Archive DICOMs

As the “true” raw data, DICOMs are rarely (re)accessed and hardly ever need to change. However, they need to be stored somewhere. Tracking DICOMs in DataLad datasets allows dependency tracking for conversion to NIfTI. However, it’s good to keep DataLad optional (allow DataLad and non-DataLad access).

Historical precedent: ICF at FZJ

The following solution has been proposed for the Imaging Core Facility at FZJ:

DICOMs are packed into tar files (tarballs) ¹
the tarballs are placed on a web server (intranet only), organized by project (HTTP Basic Authentication for access management)
DataLad datasets record availability via archivist and uncurl special remotes, which translates to:
- a file is available from a tarball (archivist special remote)
- a tarball is available from a given URL, pointing to the web server (uncurl special remote)².
Only the Git repository (no annex) is stored by the consuming institute; the ICF web server is the permanent DICOM storage.

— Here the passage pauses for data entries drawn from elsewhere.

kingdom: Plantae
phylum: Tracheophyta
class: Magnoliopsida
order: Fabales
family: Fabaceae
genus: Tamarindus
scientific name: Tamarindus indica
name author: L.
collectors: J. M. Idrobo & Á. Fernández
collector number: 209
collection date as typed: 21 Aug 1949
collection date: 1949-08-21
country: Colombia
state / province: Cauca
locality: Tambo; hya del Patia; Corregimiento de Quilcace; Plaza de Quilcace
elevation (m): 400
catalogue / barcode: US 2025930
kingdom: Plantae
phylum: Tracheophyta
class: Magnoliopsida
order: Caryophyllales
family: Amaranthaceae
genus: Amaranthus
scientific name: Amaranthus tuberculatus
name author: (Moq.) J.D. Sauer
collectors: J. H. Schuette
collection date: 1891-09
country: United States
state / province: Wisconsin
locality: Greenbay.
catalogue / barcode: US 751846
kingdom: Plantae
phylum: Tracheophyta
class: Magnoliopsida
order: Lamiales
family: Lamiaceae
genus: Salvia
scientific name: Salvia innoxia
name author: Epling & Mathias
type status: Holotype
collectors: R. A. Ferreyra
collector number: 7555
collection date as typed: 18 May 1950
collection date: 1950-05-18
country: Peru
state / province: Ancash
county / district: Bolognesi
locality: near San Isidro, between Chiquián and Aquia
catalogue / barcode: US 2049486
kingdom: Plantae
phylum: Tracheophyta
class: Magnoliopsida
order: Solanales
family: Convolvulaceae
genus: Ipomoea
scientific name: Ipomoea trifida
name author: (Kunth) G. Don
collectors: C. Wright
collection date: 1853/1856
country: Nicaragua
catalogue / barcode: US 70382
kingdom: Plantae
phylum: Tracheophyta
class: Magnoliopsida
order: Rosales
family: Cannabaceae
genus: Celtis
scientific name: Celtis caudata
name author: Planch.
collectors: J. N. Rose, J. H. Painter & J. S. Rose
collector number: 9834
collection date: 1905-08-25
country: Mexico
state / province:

The system has been documented in https://inm-icf-utilities.readthedocs.io/en/latest/ and the tarball & dataset generation tools implementation is in https://github.com/psychoinformatics-de/inm-icf-utilities.

TRR reimplementation

One of the TRR sites indicated intent to use a Forgejo instance for DICOM storage. A particular challenge for the underlying system was inode limitation. For this reason, an adaptation of the ICF system has been proposed:

a dataset is generated upfront, and DICOM tarball is stored with the dataset in Forgejo (as annex)
we keep using the archivist remote (file in tarball) to avoid using up thousands of inodes for individual files (Git can pack its repository into several files, so we only add one more for the tarball).

A proof of principle for dataset generation (using re-written ICF code) has been proposed in https://hub.trr379.de/q02/dicom-utilities. See the README for more detailed explanations (and commit messages for even more detail).

timestamps are normalized to ensure re-packing the same data does not change tarball checksums ↩︎
uncurl is chosen because it allows re-writing patterns with just configuration, e.g., should the base URL change ↩︎